Extension of duty to cover refurbishment works
The Bill will extend the duties under the Defective Premises Act to include extension or refurbishment works on existing properties provided the works were carried out during the course of a business, and those works have rendered the property uninhabitable.
There is a proposed amendment to the Bill which, if adopted, will insert implied terms into every residential building and residential renovation contract.

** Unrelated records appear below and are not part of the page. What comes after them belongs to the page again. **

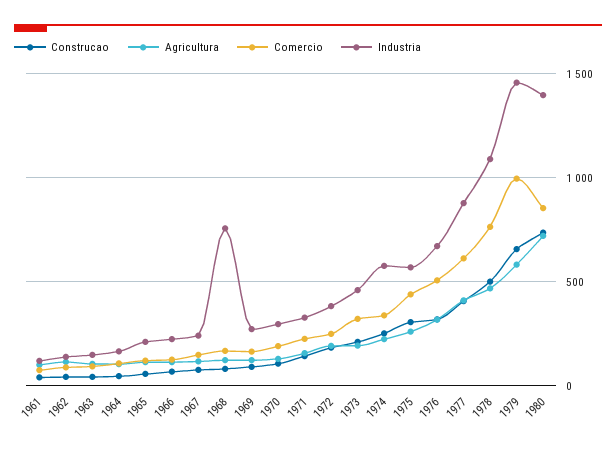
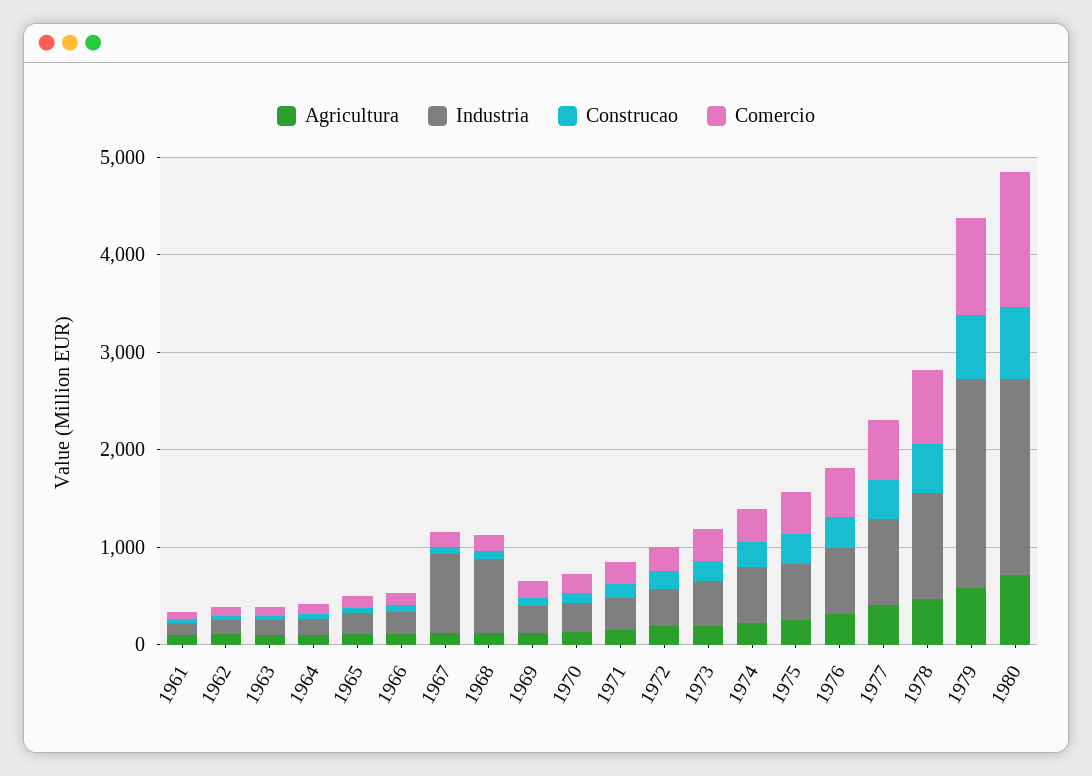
Industria, 1967: 250 -> 800
Industria, 1979: 1450 -> 2200
Comercio, 1980: 850 -> 1400
Industria, 1980: 1400 -> 2000

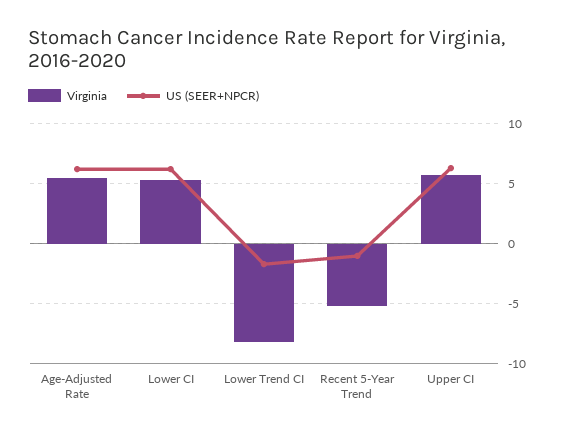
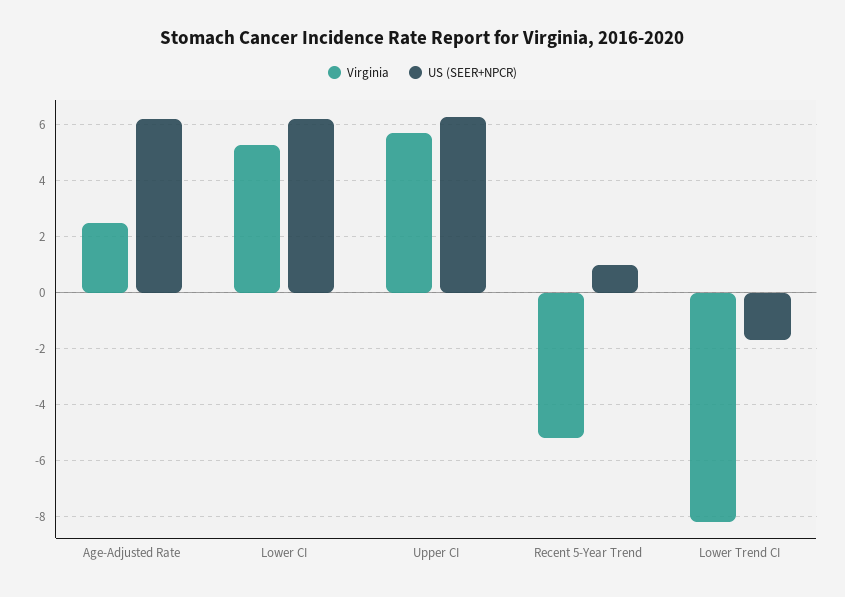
Virginia, Age-Adjusted Rate: 5.5 -> 2.5
US (SEER+NPCR), Recent 5-Year Trend: -1 -> 1

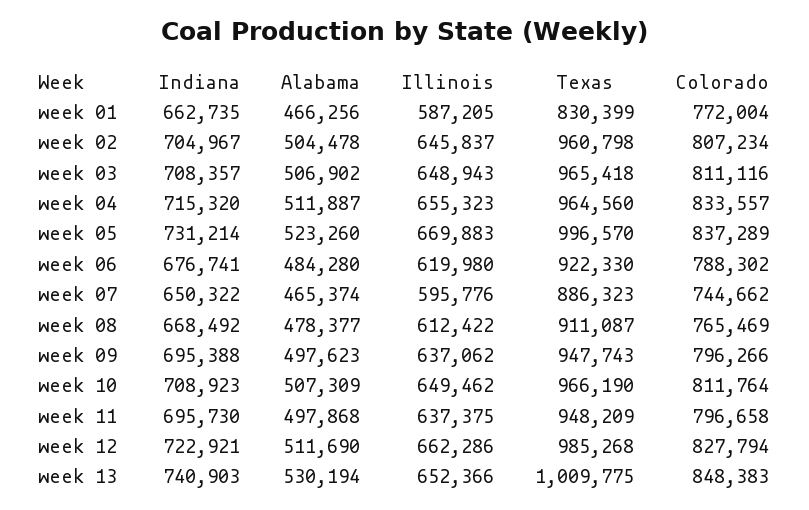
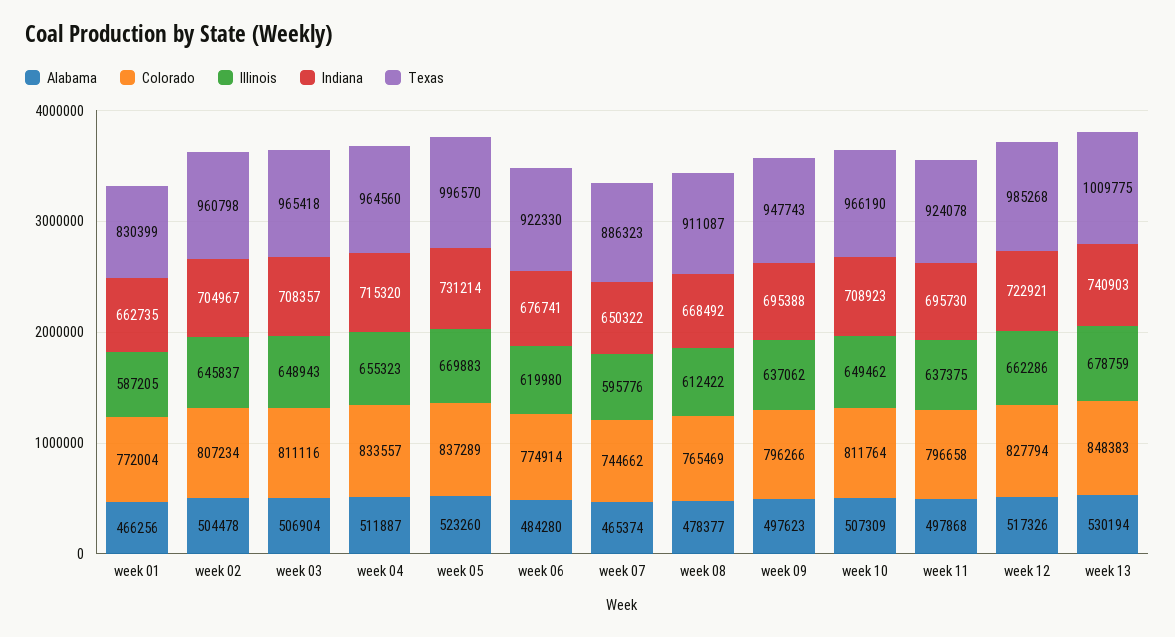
Alabama, week 03: 506902 -> 506904
Colorado, week 06: 788302 -> 774914
Texas, week 11: 948209 -> 924078
Alabama, week 12: 511690 -> 517326
Illinois, week 13: 652366 -> 678759

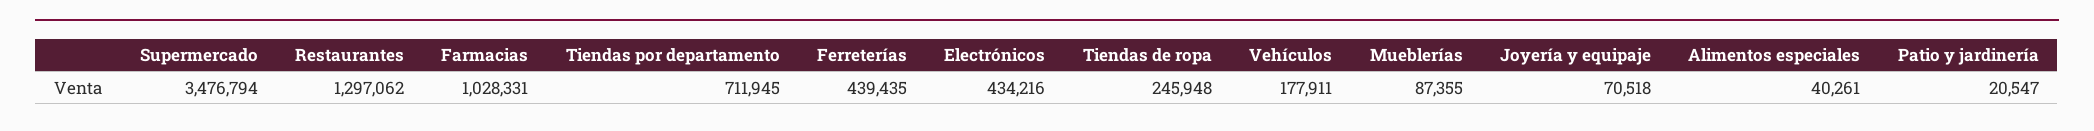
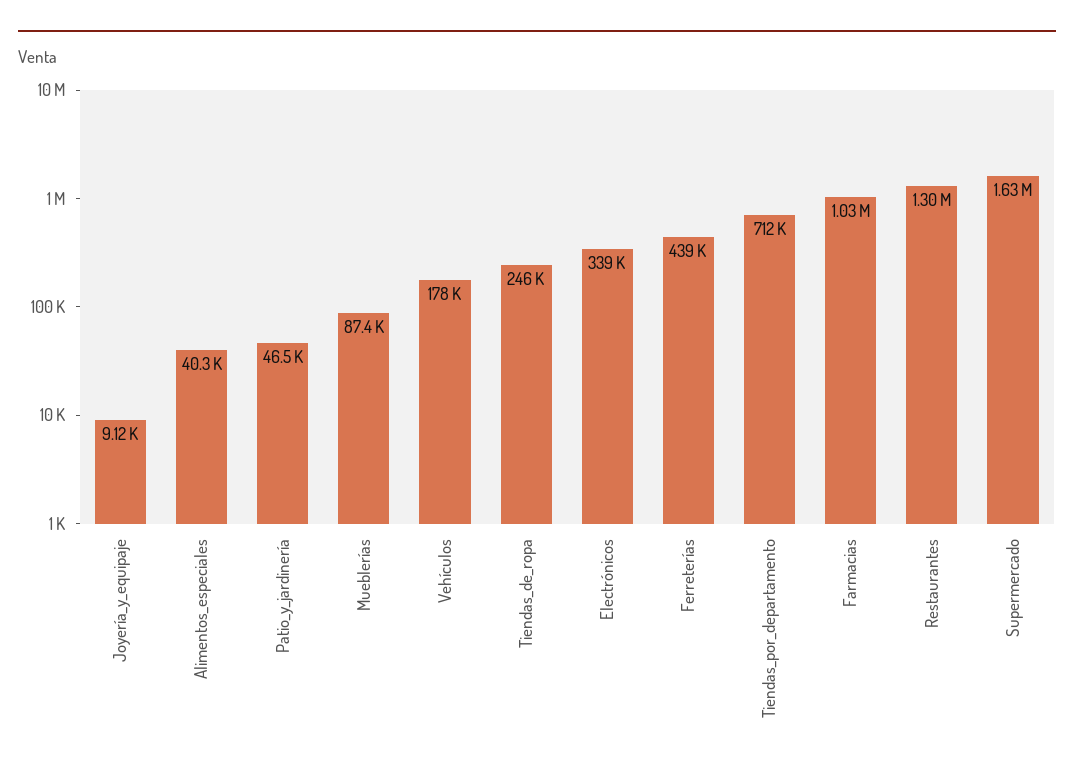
Supermercado: 3476794 -> 1630000
Electrónicos: 434216 -> 339000
Joyería y equipaje: 70518 -> 9120
Patio y jardinería: 20547 -> 46500

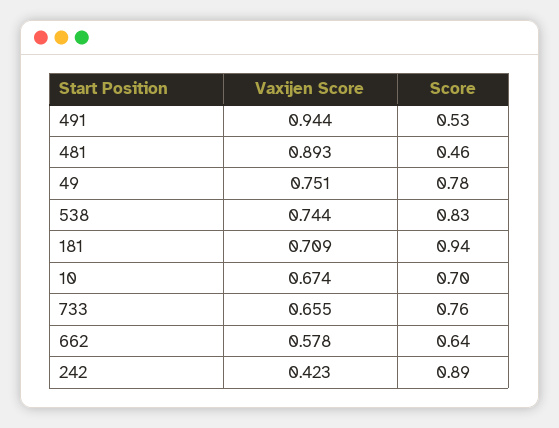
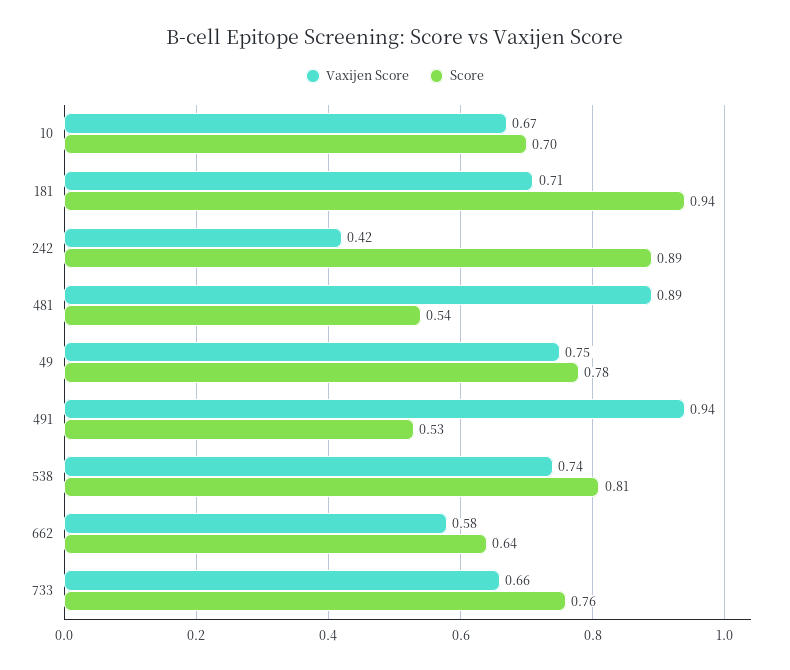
Score, 481: 0.46 -> 0.54
Score, 538: 0.83 -> 0.81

The suggested terms are as follows:
All residential units will be:
- fit for purpose and remain so for a reasonable period;
- constructed in all material respects as described in the approved plans;
- not subject to any building safety risk;
- built from materials as described in the approved plans;
- built from materials of satisfactory quality;
- designed to a reasonable standard;
- prepared with reasonable care and skill and all works will be executed with reasonable care and skill; and
- comply in all material respects with all applicable statutory requirements and with all building regulations in force as at the date of completion.
A further amendment recommends that no residential property is to be sold by a developer unless the seller has in place a policy of insurance as regards the implied terms.
The implied terms will strengthen consumer rights for home buyers and increase the liability of developers for defects within the properties that they build.
The Bill in its current form will increase the limitation period for bringing a claim under the Defective Premises Act to 15 years. Although, subsequent proposed amendments have gone as far as increasing the time period for bringing a claim under the Act to 25 or even 30 years.
Why are we thinking about this now?
The Building Safety Bill is only at the Committee Stage of the legislative process and so it is not clear yet how long it will take to reach Royal Assent and what form it will be in by the time it reaches that stage. Even once the Bill has received Royal Assent it is anticipated that it will only come into force 12-18 months later. So why are we thinking about this now?
Answer: because it is expected that the legislation will apply retrospectively and with a limitation period of (at least) 15 years it could give hope to many building owners who would otherwise have been out of time to bring claims (now) under the current law.